ソウル高裁刑事10部(裁判長イ・ジェヨン)は同日、国家保安法違反の容疑で8年間刑務所に入れられたチャンさんに対し、再審で無罪を言い渡した。裁判部は「有罪の証拠が相当部分、不法逮捕・監禁など違法行為で得られたものであり、証拠能力がない」として、このように判断した。
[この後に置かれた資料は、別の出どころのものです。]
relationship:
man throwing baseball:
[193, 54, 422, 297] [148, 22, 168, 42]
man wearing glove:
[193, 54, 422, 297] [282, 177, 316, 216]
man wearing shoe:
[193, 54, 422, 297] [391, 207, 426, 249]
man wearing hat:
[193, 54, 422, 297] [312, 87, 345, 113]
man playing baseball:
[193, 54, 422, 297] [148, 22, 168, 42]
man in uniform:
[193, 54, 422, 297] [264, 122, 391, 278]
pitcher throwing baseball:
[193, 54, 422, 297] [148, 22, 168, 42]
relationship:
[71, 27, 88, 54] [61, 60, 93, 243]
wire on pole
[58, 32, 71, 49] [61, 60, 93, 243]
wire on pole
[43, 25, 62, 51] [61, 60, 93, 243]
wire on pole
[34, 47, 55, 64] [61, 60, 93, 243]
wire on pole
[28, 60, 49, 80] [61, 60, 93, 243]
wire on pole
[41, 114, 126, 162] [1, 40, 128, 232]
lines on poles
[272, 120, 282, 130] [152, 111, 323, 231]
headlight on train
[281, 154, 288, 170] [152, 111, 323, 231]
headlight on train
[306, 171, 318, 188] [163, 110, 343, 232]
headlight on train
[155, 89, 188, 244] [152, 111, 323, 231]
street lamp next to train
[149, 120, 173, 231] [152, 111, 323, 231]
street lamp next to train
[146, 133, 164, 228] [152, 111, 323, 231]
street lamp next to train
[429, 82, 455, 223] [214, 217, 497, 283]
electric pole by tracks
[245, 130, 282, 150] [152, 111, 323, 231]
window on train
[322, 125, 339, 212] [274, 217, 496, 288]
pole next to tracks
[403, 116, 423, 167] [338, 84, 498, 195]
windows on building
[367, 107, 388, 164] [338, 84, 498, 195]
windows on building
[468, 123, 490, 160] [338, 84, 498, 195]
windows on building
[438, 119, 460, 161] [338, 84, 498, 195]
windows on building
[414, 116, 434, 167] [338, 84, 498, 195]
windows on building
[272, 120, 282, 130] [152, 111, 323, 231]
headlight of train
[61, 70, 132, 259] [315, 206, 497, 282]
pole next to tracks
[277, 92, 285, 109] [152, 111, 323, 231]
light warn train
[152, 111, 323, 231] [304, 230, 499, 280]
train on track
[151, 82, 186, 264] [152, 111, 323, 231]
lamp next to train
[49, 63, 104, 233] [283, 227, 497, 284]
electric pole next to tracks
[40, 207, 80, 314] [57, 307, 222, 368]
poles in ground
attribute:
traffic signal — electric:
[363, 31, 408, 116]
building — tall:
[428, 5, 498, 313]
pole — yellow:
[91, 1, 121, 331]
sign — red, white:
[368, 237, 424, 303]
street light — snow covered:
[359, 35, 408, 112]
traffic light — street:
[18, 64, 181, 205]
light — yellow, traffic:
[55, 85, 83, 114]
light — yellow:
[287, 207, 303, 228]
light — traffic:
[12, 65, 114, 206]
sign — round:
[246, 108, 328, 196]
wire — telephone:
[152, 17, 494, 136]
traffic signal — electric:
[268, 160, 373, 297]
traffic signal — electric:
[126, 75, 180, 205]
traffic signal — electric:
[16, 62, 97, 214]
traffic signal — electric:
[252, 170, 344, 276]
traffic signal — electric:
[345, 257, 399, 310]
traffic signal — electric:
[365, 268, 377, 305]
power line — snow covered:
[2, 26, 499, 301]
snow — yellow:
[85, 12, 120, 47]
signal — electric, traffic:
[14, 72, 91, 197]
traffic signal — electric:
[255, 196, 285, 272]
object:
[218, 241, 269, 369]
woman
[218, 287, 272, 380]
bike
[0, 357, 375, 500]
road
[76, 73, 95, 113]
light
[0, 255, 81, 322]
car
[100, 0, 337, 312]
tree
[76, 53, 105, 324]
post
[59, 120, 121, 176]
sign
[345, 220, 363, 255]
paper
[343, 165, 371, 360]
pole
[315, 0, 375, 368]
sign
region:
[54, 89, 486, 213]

チャンさんは、全斗煥(チョン・ドゥファン)政権の終盤に企画されたスパイ事件の被害者だ。日本留学生時代、在日本朝鮮人総連合会(朝鮮総連)所属の在日朝鮮人たちと接触し、スパイ活動を行った容疑で、1987年7月拘束起訴された。令状なしに不法逮捕された後、国軍保安司令部(保安司)で監禁された中で行った虚偽の自白を根拠に、懲役8年の確定判決を言い渡された。当時、裁判過程で「10日間寝かせてもらえず、たくさん殴られた。事実通りに供述書を書いても修正を強要され、認めていないにもかかわらず、(自白趣旨で)書かれた部分が多かった」と主張したが、認められなかった。服役中にも何度も転向を迫られたが、「やってもいないことを認めるわけにはいかない」として収監生活に耐え続け、1995年に満期出所した。再び「被告人」として法廷に立つのが怖かった彼は、2014年10月にようやく再審を請求した。
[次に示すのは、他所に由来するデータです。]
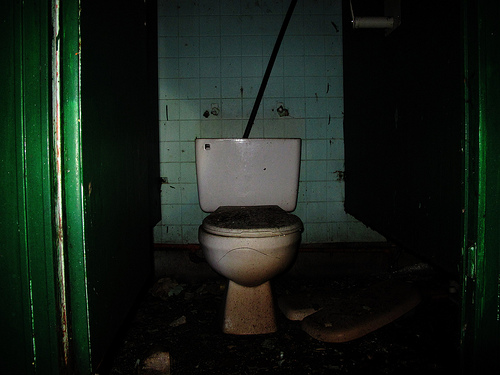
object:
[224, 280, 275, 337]
base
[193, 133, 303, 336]
toilet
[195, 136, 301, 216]
tank lid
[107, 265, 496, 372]
floor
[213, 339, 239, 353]
dirt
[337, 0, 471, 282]
structure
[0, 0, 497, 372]
bathroom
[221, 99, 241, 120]
tile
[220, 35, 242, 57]
tile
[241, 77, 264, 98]
tile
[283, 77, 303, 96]
tile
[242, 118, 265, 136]
tile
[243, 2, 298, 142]
pole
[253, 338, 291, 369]
trash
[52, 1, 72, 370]
metal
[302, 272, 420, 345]
lid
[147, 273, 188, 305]
garbage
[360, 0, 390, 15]
hole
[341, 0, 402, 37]
handle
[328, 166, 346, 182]
marks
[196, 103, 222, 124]
marks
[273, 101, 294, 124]
marks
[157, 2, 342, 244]
wall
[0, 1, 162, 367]
structure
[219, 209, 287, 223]
something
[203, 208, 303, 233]
seat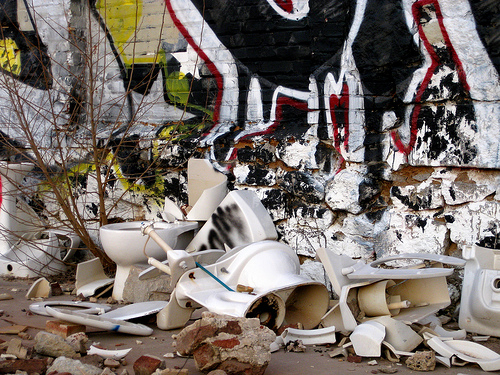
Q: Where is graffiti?
A: On wall.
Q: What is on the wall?
A: Graffiti.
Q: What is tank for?
A: Toilet.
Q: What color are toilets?
A: White.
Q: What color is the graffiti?
A: Black.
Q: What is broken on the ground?
A: Toilets.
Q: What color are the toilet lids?
A: White.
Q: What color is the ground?
A: Gray.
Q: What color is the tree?
A: Brown.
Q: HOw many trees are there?
A: One.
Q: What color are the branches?
A: Brown.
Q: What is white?
A: Wall.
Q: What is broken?
A: Toilets.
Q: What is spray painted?
A: The wall.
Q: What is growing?
A: The tree.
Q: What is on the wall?
A: Paint.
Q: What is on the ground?
A: Toilets.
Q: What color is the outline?
A: White.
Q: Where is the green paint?
A: Wall.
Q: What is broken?
A: Toilets.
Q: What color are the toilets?
A: White.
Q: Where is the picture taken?
A: On the side of a building.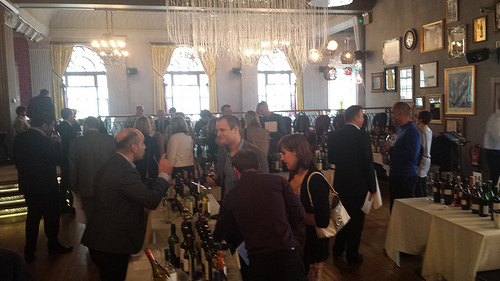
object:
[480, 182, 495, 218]
bottle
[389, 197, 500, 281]
table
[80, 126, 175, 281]
man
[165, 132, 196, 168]
jacket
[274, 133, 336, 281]
woman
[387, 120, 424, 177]
shirt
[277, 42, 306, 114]
drapes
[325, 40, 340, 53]
light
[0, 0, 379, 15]
ceiling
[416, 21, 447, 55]
picture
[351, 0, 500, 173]
wall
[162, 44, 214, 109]
window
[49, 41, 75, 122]
curtain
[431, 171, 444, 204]
wine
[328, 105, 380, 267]
people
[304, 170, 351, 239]
bag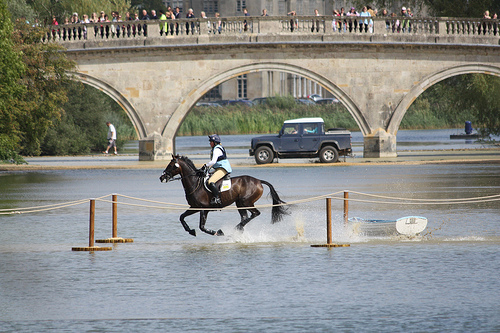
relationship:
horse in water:
[168, 153, 291, 235] [2, 166, 492, 327]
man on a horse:
[200, 133, 234, 200] [168, 153, 291, 235]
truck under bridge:
[251, 118, 355, 162] [13, 12, 496, 160]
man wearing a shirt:
[105, 121, 120, 151] [110, 127, 116, 137]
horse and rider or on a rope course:
[161, 133, 285, 239] [4, 193, 497, 250]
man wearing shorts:
[105, 121, 120, 151] [107, 137, 116, 145]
裁判所は、チャンさんを連行して捜査する過程が違法だったことを確認した。裁判所は「チャン氏は相当な期間監禁された状態で、弁護人の助力もなく取調べを受けた」とし、「虚偽の供述を誘発したり、強要する危険がある状態で行われた自白の供述には証拠能力がない」と述べた。また、チャンさんが家族に日本の朝鮮総連活動などを紹介したことについても「大韓民国の存立や安全に危害を加える明白な危険性があったとは断定できない」と判断した。夫人のユン・ヘギョンさん(62)は、ハンギョレとの電話インタビューで、「30年ぶりに名誉を回復したが、国の違法行為に苦しめられた個人が直接乗り出さなければならない現実が残念だ」とし、「被害者たちに任せるよりも、政府が過去事問題の解決に、より積極的に乗り出してほしい」と語った。